* Text segment:
◆ ◆ ◆ ◆
Another witness will be Contador, winner of the 2007 and ’09 Tours, who has returned to competition after serving a ban for the banned substance clenbuterol, which he blamed on a contaminated steak.

The 30-year-old Contador, due to appear February 5, was initially linked to Operación Puerto but was later cleared of any involvement by a Spanish judge and the Union Cycliste Internationale (UCI).

Although a number of top cyclists were implicated in the affair, initial reports, as well as Fuentes, have said that other athletes — primarily tennis players and footballers — had been involved.

Those statements were later retracted, and the investigators’ final report contained a list of 58 clients, all cyclists.

However, WADA director-general Howman says that all evidence — not just that leveled against cyclists — should be handed over to his agency, which is a party in the case and has fought hard to bring it to court.

“It’s not just other cases in cycling but in a range of sports,” Howman told The Guardian newspaper. “The whole purpose of the exercise, and the reason we’ve been so resolute in pursuing this to court, has been to find out who those athletes are. We need to know what those sports are and who those athletes are so the information can be handed over to agencies who can do something about it.

“Every possible block has been put in the way. We want people to share that information through Interpol or some other means so that everyone can benefit from it. We were told it wasn’t just one sport. But we’ve never been given the follow-up data. This has so far proved to be a very unfair caricature of one sport, where there were others involved.”

Of the cyclists implicated, only six have suffered sporting sanctions: Valverde, Germans Jan Ullrich and Jörg Jaksche, and Italians Basso, Michele Scarponi and Giampaolo Caruso, who was later acquitted by the international Court of Arbitration for Sport (CAS).

The investigating judge, Antonio Serrano, closed the case twice, in 2007 and 2008, on the grounds that the doping-related allegations were not illegal at the time and that the small amounts found of blood booster EPO (erythropoietin) did not constitute a health risk.

The Madrid provincial courts obliged him to re-open the case.

But Manzano said last week that he had little hope that the case, scheduled to last until March 22, would provide many answers.

“I don’t have many hopes with the judges having opened and closed the case so many times,” he told The Guardian. “There are 100 bags of blood that nobody knows who they belong to, and many other things, a lot of [doping] products. There are things we will never know.”

Spain now is preparing a new anti-doping law, aiming to harmonize its legislation with the World Anti-Doping Agency’s anti-doping code.

 Editor’s note: Agence France Presse contributed to this report.
◆ ◆ ◆ ◆
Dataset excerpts
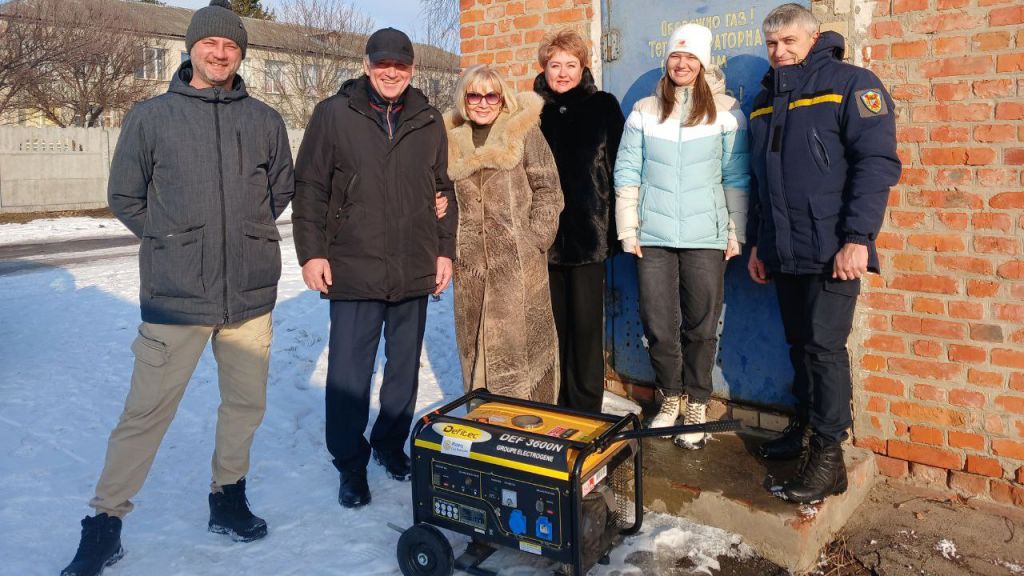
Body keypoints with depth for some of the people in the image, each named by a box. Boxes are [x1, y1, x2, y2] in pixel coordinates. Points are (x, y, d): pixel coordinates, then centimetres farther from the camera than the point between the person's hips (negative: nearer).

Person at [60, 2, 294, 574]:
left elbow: (282, 189, 18)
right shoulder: (151, 117, 2)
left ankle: (229, 499, 31)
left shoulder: (266, 121, 7)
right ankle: (106, 524, 17)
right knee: (146, 411, 1)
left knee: (246, 403, 12)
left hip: (252, 292, 3)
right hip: (175, 293, -2)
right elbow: (125, 196, 8)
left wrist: (246, 236, 12)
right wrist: (172, 240, 4)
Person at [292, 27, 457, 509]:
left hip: (414, 271, 3)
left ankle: (391, 444, 31)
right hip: (353, 268, -3)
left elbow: (443, 190, 13)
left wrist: (445, 250, 9)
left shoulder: (428, 121, 9)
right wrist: (311, 252, -6)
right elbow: (309, 188, 0)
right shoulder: (333, 115, 1)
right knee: (349, 371, 0)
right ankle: (350, 464, 16)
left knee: (404, 367, 13)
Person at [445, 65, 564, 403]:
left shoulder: (525, 132, -1)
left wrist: (535, 240, -9)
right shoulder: (452, 141, 11)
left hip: (519, 261, -4)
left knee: (522, 342, 0)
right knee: (475, 345, 12)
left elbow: (547, 190, -3)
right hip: (471, 262, 4)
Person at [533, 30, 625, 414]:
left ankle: (586, 410, 12)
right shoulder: (534, 110, 10)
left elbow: (619, 168, 2)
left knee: (586, 324, 1)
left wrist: (617, 226, -5)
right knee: (554, 322, 8)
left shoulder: (603, 106, 5)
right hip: (545, 232, 2)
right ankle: (555, 407, 21)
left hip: (588, 231, -2)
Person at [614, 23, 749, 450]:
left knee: (701, 327, 5)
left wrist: (736, 233, 0)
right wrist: (628, 230, 1)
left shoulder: (725, 111, 2)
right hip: (653, 236, 2)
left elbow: (736, 178, 3)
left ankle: (697, 407, 21)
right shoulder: (644, 111, 6)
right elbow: (627, 173, 6)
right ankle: (671, 397, 27)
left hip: (706, 238, -1)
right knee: (659, 327, 6)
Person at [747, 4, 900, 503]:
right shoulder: (765, 101, 16)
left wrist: (857, 238, -19)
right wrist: (757, 243, 18)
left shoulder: (851, 84, -3)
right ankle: (806, 425, 28)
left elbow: (878, 162, -12)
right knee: (801, 344, 14)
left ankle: (828, 457, 2)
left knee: (825, 347, -6)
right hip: (783, 252, 6)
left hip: (831, 250, -6)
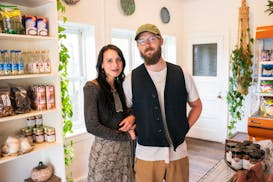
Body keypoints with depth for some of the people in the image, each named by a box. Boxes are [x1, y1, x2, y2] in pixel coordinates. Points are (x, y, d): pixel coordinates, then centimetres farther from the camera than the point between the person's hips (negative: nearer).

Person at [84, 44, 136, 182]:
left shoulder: (121, 86, 4)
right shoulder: (92, 87, -14)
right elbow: (92, 126, -18)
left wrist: (132, 117, -10)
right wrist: (125, 136, -11)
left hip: (126, 148, 6)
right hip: (105, 149, -5)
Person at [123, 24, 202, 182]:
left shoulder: (182, 75, -1)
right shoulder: (131, 79, -4)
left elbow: (197, 105, 11)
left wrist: (184, 129, 2)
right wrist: (136, 131, -5)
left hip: (178, 152, 2)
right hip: (146, 155, -1)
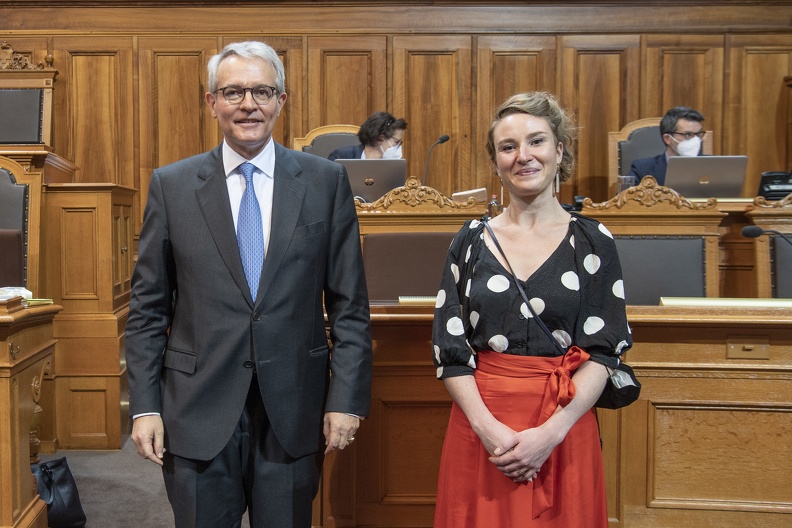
◆ ◆ ◆ ◆
* About this exercise:
Can you quote the article on the Operación Puerto doping case word for word, covering the stretch from "The investigating judge, Antonio" through "a health risk."?

* Answer space:
The investigating judge, Antonio Serrano, closed the case twice, in 2007 and 2008, on the grounds that the doping-related allegations were not illegal at the time and that the small amounts found of blood booster EPO (erythropoietin) did not constitute a health risk.